Worsening social and economic conditions have shredded Tinubu’s best efforts so far. People are very hungry and angry too. Most are watching themselves slide into unbudgeted poverty. The miserable semblance of a middle class that used to decorate our urban landscape has vastly evaporated. People who used to drive cars now commute to work in buses. The well heeled who used to own multiple cars as a show of their affluence, have shrunk to one or two functional fuel -efficient boxes. A crushing exchange rate has forced people with children studying abroad to begin bringing them home in trickles. Holiday schedules are being watered down.

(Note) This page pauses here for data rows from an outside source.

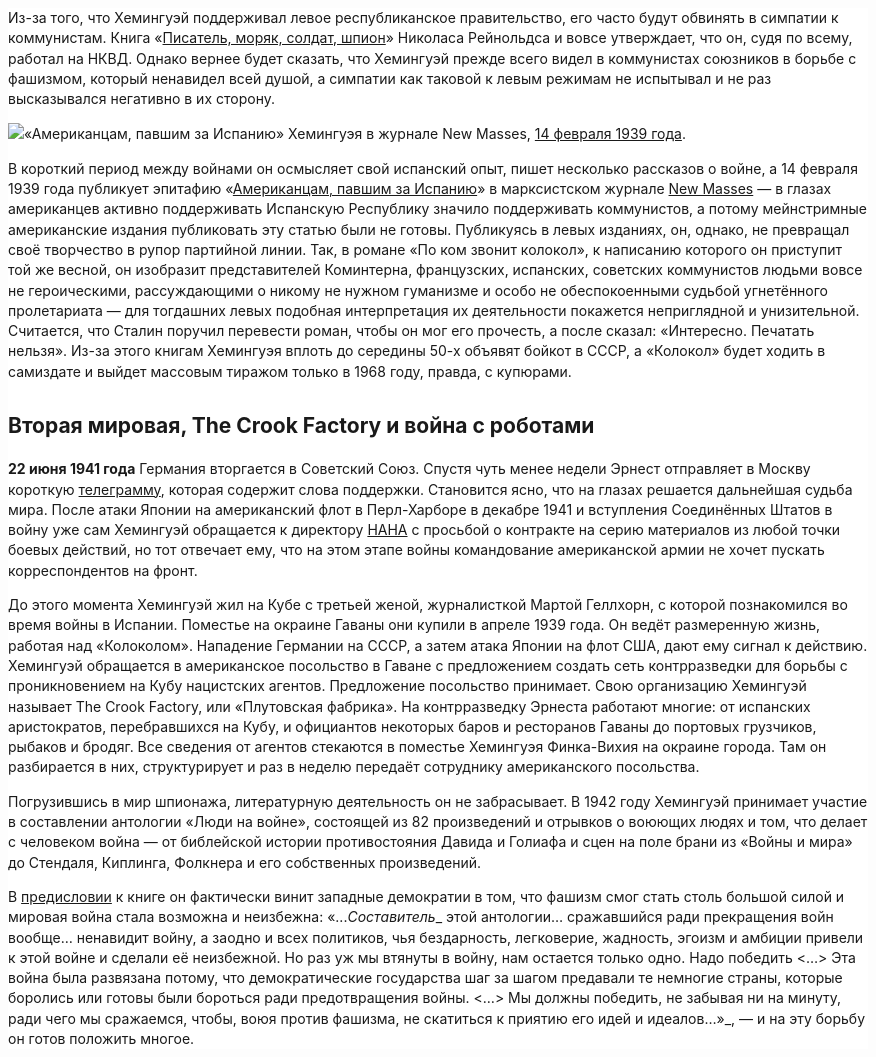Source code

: Из-за того, что Хемингуэй поддерживал левое республиканское правительство, его часто будут обвинять в симпатии к коммунистам. Книга «[Писатель, моряк, солдат, шпион](https://gorky.media/fragments/sovetskij-shpion-heminguej/)» Николаса Рейнольдса и вовсе утверждает, что он, судя по всему, работал на НКВД. Однако вернее будет сказать, что Хемингуэй прежде всего видел в коммунистах союзников в борьбе с фашизмом, который ненавидел всей душой, а симпатии как таковой к левым режимам не испытывал и не раз высказывался негативно в их сторону.

![](https://assets.discours.io/unsafe/900x/production/image/1ae4a6e0-e2d7-11ea-9411-b58866f5f975.png)«Американцам, павшим за Испанию» Хемингуэя в журнале New Masses, [14 февраля 1939 года](https://www.marxists.org/history/usa/pubs/new-masses/1939/v30n08-feb-14-1939-NM.pdf).

В короткий период между войнами он осмысляет свой испанский опыт, пишет несколько рассказов о войне, а 14 февраля 1939 года публикует эпитафию «[Американцам, павшим за Испанию](http://ocr.krossw.ru/html/heminguey/heminguey-on_american-ls_1.htm)» в марксистском журнале [New Masses](https://www.marxists.org/history/usa/pubs/new-masses/) — в глазах американцев активно поддерживать Испанскую Республику значило поддерживать коммунистов, а потому мейнстримные американские издания публиковать эту статью были не готовы. Публикуясь в левых изданиях, он, однако, не превращал своё творчество в рупор партийной линии. Так, в романе «По ком звонит колокол», к написанию которого он приступит той же весной, он изобразит представителей Коминтерна, французских, испанских, советских коммунистов людьми вовсе не героическими, рассуждающими о никому не нужном гуманизме и особо не обеспокоенными судьбой угнетённого пролетариата — для тогдашних левых подобная интерпретация их деятельности покажется неприглядной и унизительной. Считается, что Сталин поручил перевести роман, чтобы он мог его прочесть, а после сказал: «Интересно. Печатать нельзя». Из-за этого книгам Хемингуэя вплоть до середины 50-х объявят бойкот в СССР, а «Колокол» будет ходить в самиздате и выйдет массовым тиражом только в 1968 году, правда, с купюрами.

## Вторая мировая, The Crook Factory и война с роботами

**22 июня 1941 года** Германия вторгается в Советский Союз. Спустя чуть менее недели Эрнест отправляет в Москву короткую [телеграмму](https://public.wikireading.ru/amp2209), которая содержит слова поддержки. Становится ясно, что на глазах решается дальнейшая судьба мира. После атаки Японии на американский флот в Перл-Харборе в декабре 1941 и вступления Соединённых Штатов в войну уже сам Хемингуэй обращается к директору [HAHA](https://en.wikipedia.org/wiki/North_American_Newspaper_Alliance) с просьбой о контракте на серию материалов из любой точки боевых действий, но тот отвечает ему, что на этом этапе войны командование американской армии не хочет пускать корреспондентов на фронт. 

До этого момента Хемингуэй жил на Кубе с третьей женой, журналисткой Мартой Геллхорн, с которой познакомился во время войны в Испании. Поместье на окраине Гаваны они купили в апреле 1939 года. Он ведёт размеренную жизнь, работая над «Колоколом». Нападение Германии на СССР, а затем атака Японии на флот США, дают ему сигнал к действию. Хемингуэй обращается в американское посольство в Гаване с предложением создать сеть контрразведки для борьбы с проникновением на Кубу нацистских агентов. Предложение посольство принимает. Свою организацию Хемингуэй называет The Crook Factory, или «Плутовская фабрика»‌. На контрразведку Эрнеста работают многие: от испанских аристократов, перебравшихся на Кубу, и официантов некоторых баров и ресторанов Гаваны до портовых грузчиков, рыбаков и бродяг. Все сведения от агентов стекаются в поместье Хемингуэя Финка-Вихия на окраине города. Там он разбирается в них, структурирует и раз в неделю передаёт сотруднику американского посольства. 

Погрузившись в мир шпионажа, литературную деятельность он не забрасывает. В 1942 году Хемингуэй принимает участие в составлении антологии «Люди на войне», состоящей из 82 произведений и отрывков о воюющих людях и том, что делает с человеком война — от библейской истории противостояния Давида и Голиафа и сцен на поле брани из «Войны и мира» до Стендаля, Киплинга, Фолкнера и его собственных произведений. 

В [предисловии](https://public.wikireading.ru/amp2211) к книге он фактически винит западные демократии в том, что фашизм смог стать столь большой силой и мировая война стала возможна и неизбежна: «..._Составитель__ этой антологии… сражавшийся ради прекращения войн вообще… ненавидит войну, а заодно и всех политиков, чья бездарность, легковерие, жадность, эгоизм и амбиции привели к этой войне и сделали её неизбежной. Но раз уж мы втянуты в войну, нам остается только одно. Надо победить <…> Эта война была развязана потому, что демократические государства шаг за шагом предавали те немногие страны, которые боролись или готовы были бороться ради предотвращения войны. <…> Мы должны победить, не забывая ни на минуту, ради чего мы сражаемся, чтобы, воюя против фашизма, не скатиться к приятию его идей и идеалов…»_, — и на эту борьбу он готов положить многое.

With these problems ravaging the nation, Mr. Tinubu is unlikely to find enough cheer leaders at the ringside. And somehow, the national epidemic of hunger and hardship is beginning to eat away his solid Yoruba South West support base. If that persists and grows, he may have difficulty aspiring to a second term in office. More consequentially, the Northern mob support that helped him on to power is badly hit by the present hunger and hardship epidemic. They are not likely to chant “Sai Baba” at his future rallies unless he can find food for the hungry and cash for the impoverished and more pork for their politicians.
It ought to worry Mr. Tinubu and his handlers that in spite of his best exertions, the critical mass of the Nigerian nation is yet to either fall in love with him or see him as a symbol of hope and national cohesiveness. He is still seen by the social media mob as an embodiment of the ‘trouble with Nigeria’, a power usurper and illegitimate occupant of the Villa. Worse still, he still continues to carry the moral burden of his untidy resume and grisly background.
The only way to improve his job approval rating and mass appeal would be to erase the multiple problems currently threatening the livelihood of most Nigerians.
To begin to do this, Tinubu must use his first anniversary in power to push the re-start button: a new cabinet of problem solvers, a think tank of non-political experts, inauguration of a target-driven administration and a more nationalistic outlook.